■ **DATA LISTING**:
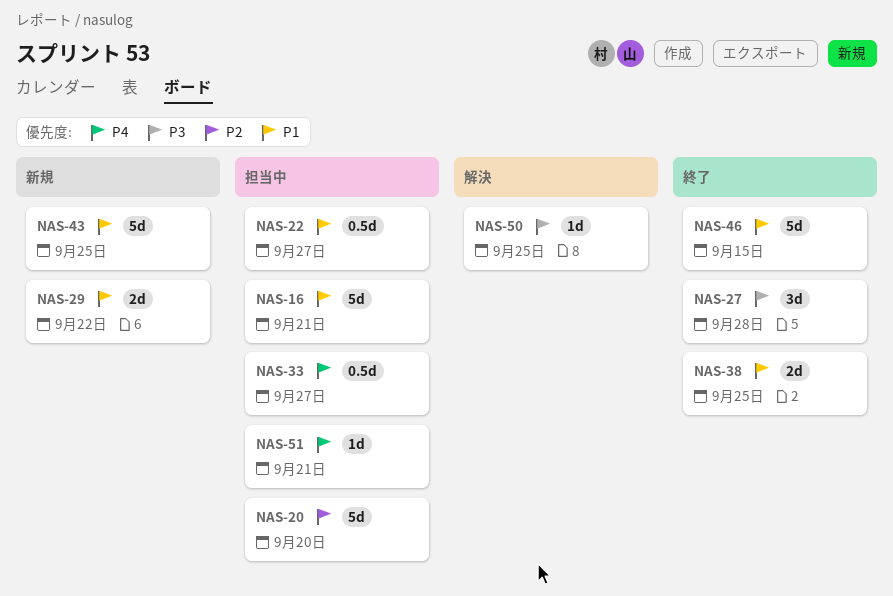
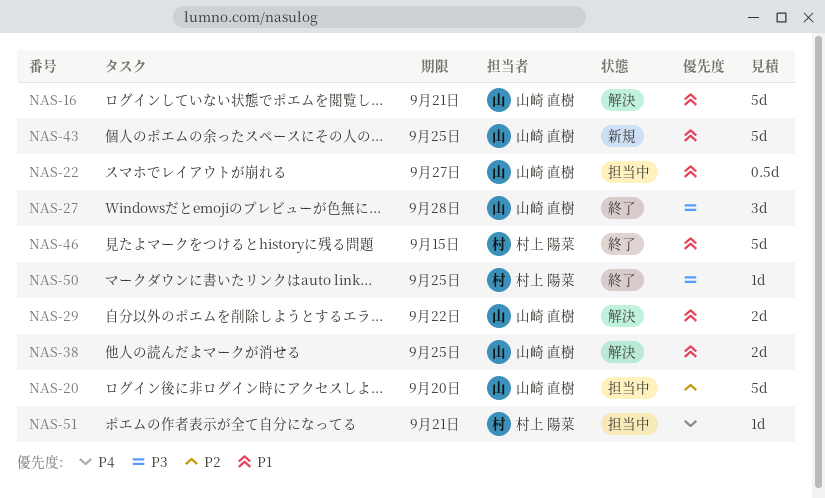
NAS-16, status: 担当中 -> 解決
NAS-29, status: 新規 -> 解決
NAS-33: present -> none
NAS-38, status: 終了 -> 解決
NAS-50, status: 解決 -> 終了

■ **WHAT YOU ARE ASKED TO DO**: For the word "status", count the lines of the records above that hold it and state only that count.

■ **RESULT FOR THIS TASK**: 4